A lack in accessible and affordable housing is one of the most significant obstacles people with disabilities face. The inability to find affordable, accessible housing solutions leads to a loss of dignity and self respect. By researching local, state and federal assistance programs and working within your community to identify or modify existing properties, the opportunity to move into a home that reflects your lifestyle, dreams and aspirations can become a reality despite your disability.

Fair Housing Amendments Act

While compromising for the sake of accessibility might mean living in a dwelling that never feels like home, it does not have to be the case if you understand your rights as a renter. If you choose to rent a home, The Fair Housing Amendments Act (FHAA), which became law on March 12, 1989, protects people with disabilities in the housing process. Under FHAA, it is illegal to refuse to negotiate for the sale or rental of a dwelling, to refuse to process an offer, or to refuse a legitimate offer on the basis of the applicant’s disability. The Fair Housing Act also makes it illegal to use differing applications or criteria for persons with and without disabilities or to segregate persons with disabilities to specific units or areas.

Renters with disabilities must be granted the same liberties in selecting homes. Units in a multi-family building of four or more units equipped with at least one elevator, and ground floor units in buildings of four or more without elevators, are required to be accessible. The Fair Housing Act also requires that the renter be allowed to make reasonable modifications to these units at his or her expense to accommodate a disability. If you need funds to make these modifications, grants are available at both the state and federal levels to make this happen.

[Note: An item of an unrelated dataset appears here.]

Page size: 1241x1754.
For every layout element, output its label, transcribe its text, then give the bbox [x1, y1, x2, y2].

Cost of a rental home does not necessarily have to be a limiting factor for the disabled renter. Several programs are available to make renting more affordable to the disabled. Low income tax credits and U.S. Department of Housing and Urban Development’s (HUD) HOME program generate equity capital for the construction and rehabilitation of affordable rental housing. These programs are being expanded as the federal government offers new and varied types of housing options.

Disabled Veteran Benefits

Veterans or service members who have specific service-connected disabilities may be entitled to a grant from the Department of Veterans Affairs (VA) for the purpose of constructing an accessible home or modifying an existing home to meet their accessibility needs. The goal of this Specially Adapted Housing (SAH) Grant Program is to provide a barrier-free home that affords the veteran a level of independence that he or she might not otherwise enjoy. In most cases, this program does not apply to rental property although VA caseworkers work with each individual veteran on a case by case basis to develop the best solution. 

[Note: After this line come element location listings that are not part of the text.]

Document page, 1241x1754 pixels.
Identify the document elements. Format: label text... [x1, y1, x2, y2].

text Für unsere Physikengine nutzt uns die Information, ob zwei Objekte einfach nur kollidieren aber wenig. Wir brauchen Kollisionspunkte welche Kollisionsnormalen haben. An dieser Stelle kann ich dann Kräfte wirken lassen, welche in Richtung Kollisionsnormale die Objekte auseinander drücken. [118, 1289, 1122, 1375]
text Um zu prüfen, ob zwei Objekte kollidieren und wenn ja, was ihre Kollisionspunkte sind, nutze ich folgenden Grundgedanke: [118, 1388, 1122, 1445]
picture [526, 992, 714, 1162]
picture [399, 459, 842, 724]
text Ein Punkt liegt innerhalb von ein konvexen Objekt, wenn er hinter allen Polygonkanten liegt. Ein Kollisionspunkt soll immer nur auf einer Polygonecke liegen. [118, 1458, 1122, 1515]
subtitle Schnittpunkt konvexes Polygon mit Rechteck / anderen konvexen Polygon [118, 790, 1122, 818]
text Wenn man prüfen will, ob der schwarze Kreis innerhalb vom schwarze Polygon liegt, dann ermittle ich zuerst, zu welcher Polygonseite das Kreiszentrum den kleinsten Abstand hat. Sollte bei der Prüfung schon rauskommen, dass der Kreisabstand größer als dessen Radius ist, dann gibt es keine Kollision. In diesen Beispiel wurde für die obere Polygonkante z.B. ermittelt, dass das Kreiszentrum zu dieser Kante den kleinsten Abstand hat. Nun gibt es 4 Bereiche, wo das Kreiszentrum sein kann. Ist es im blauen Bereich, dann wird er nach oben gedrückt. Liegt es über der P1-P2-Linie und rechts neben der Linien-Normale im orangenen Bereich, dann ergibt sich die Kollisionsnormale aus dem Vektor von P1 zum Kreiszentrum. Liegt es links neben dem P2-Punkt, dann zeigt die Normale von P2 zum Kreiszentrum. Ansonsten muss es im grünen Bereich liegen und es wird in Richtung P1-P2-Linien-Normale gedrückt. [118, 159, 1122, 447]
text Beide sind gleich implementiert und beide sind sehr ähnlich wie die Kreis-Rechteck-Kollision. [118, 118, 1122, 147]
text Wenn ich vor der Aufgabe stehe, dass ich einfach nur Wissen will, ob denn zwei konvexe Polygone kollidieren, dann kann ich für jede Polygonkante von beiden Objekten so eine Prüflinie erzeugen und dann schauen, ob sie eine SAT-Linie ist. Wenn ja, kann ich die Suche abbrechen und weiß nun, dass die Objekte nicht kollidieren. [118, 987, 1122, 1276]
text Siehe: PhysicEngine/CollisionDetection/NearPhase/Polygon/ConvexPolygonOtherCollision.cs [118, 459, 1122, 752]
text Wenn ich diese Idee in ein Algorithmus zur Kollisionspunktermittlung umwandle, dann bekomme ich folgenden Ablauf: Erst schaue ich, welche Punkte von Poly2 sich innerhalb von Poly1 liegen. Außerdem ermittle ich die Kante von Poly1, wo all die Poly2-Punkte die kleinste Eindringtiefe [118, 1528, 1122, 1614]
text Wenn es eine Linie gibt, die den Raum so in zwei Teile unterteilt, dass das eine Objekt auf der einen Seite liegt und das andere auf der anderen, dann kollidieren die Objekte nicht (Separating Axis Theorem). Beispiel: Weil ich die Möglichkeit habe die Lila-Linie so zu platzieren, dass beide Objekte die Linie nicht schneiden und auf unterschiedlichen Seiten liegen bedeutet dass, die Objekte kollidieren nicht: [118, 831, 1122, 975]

Homes have long been regarded are more than just buildings; they are dwellings that reflect the personality and taste of the owner. The types of homes that people choose reflect their lifestyle, dreams and aspirations. For the disabled, the additional burden of finding a home that is accessible often leads to compromises that overshadow realizing the dream of a home. Learn the law and make the dream of living in a home your own personal reality.

Resources for Renters

Sources of online information for selecting and locating accessible rental homes:

2 Comments leave one →
  1. Tom Steele permalink
    July 27, 2010 3:01 pm

    I don’t believe the town of Prescott Valley has approved access for handicapped in all new models or apartments. I know the P & Z commission turned down a request to require all new home models have access by wider doors handles and light switches.

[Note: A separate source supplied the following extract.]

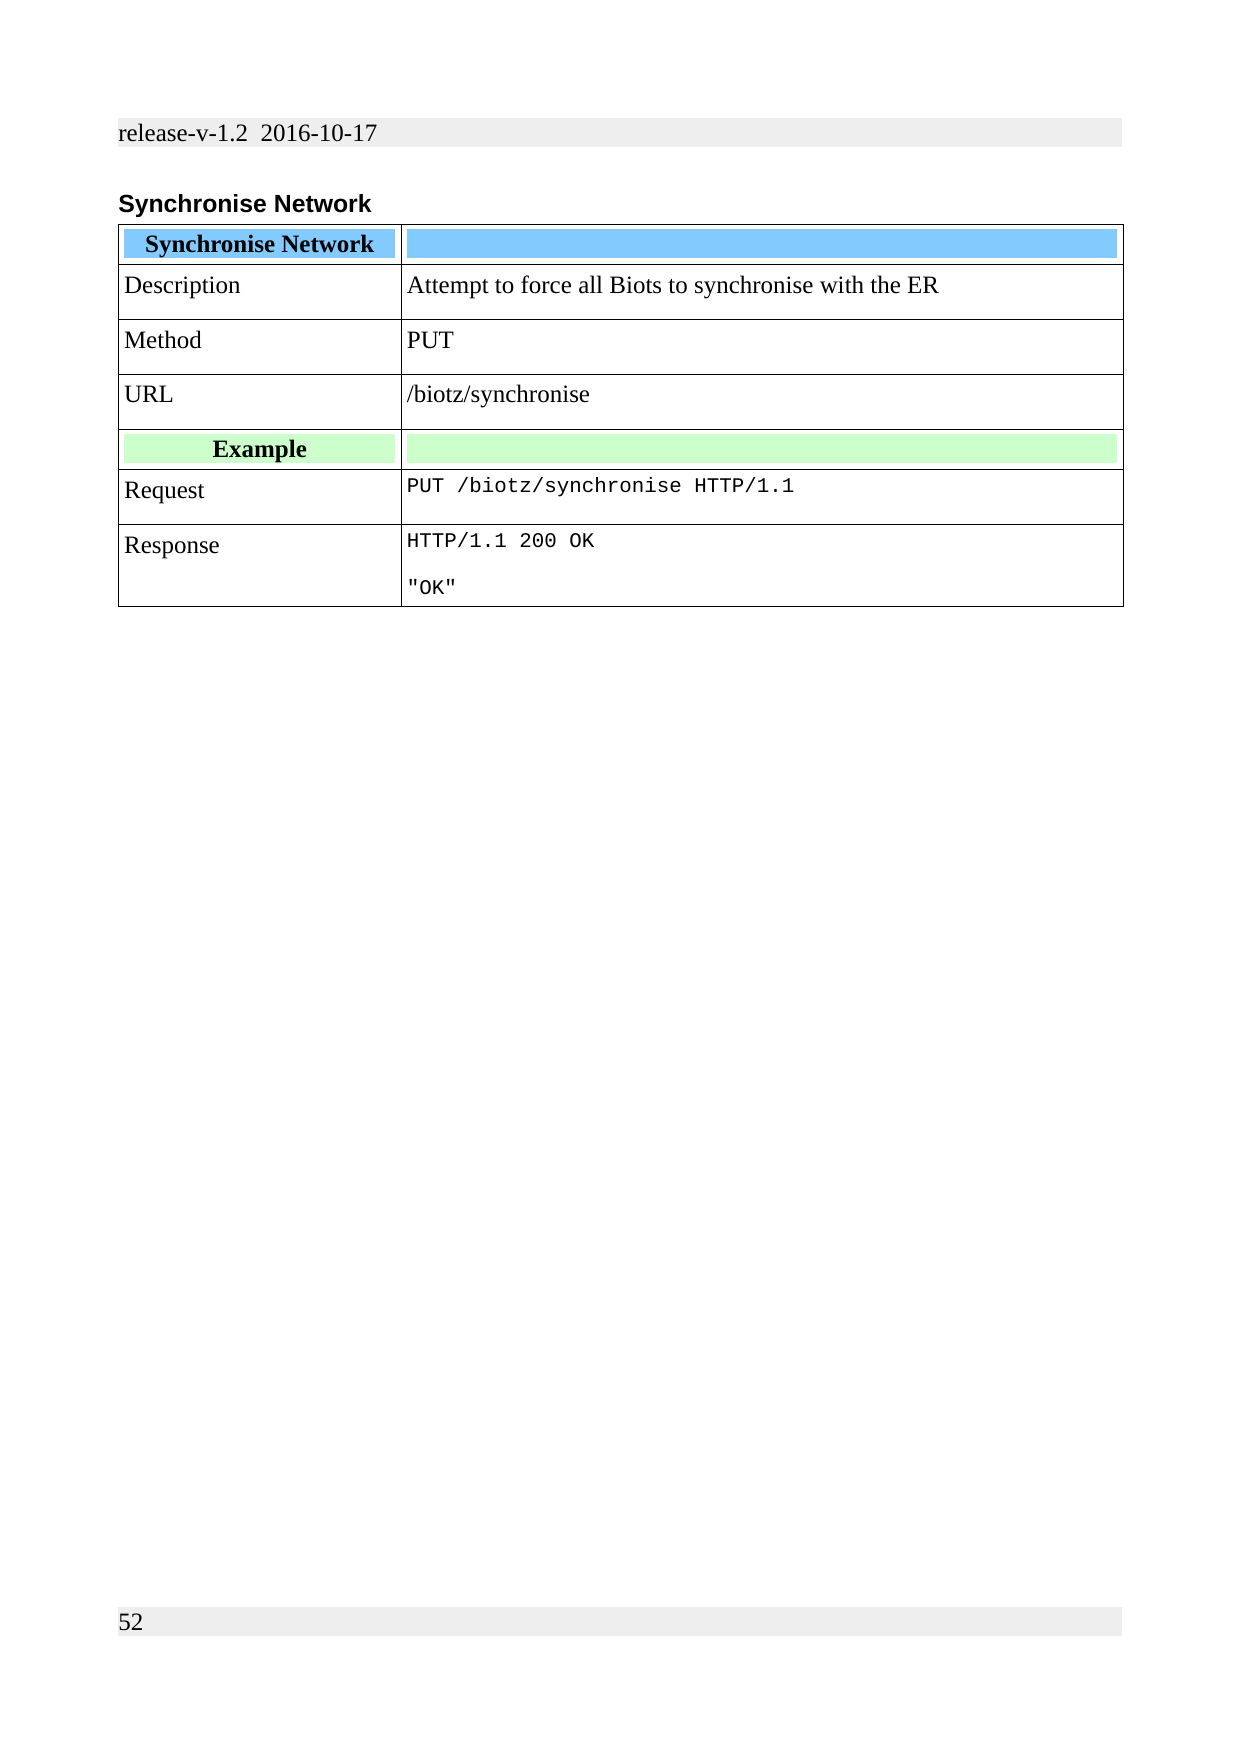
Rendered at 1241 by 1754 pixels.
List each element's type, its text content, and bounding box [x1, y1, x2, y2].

  2. Dane Hammond permalink*
    July 28, 2010 4:31 pm

    You can imagine that requiring all new construction to be “up to code” for handicapped requirements is a daunting task. Think of internal and enterance doors alone being standard sizes and then expanding that standard to accomodate wheelchairs. It’s certain in an era with new home starts being way down and housing values plummeting the construction industry will be resistant…the fight goes on and we do need government officials to be aware of disabled requirements. One step at a time…Thanks for lending your voice to our blog, it’s greatly appreciated.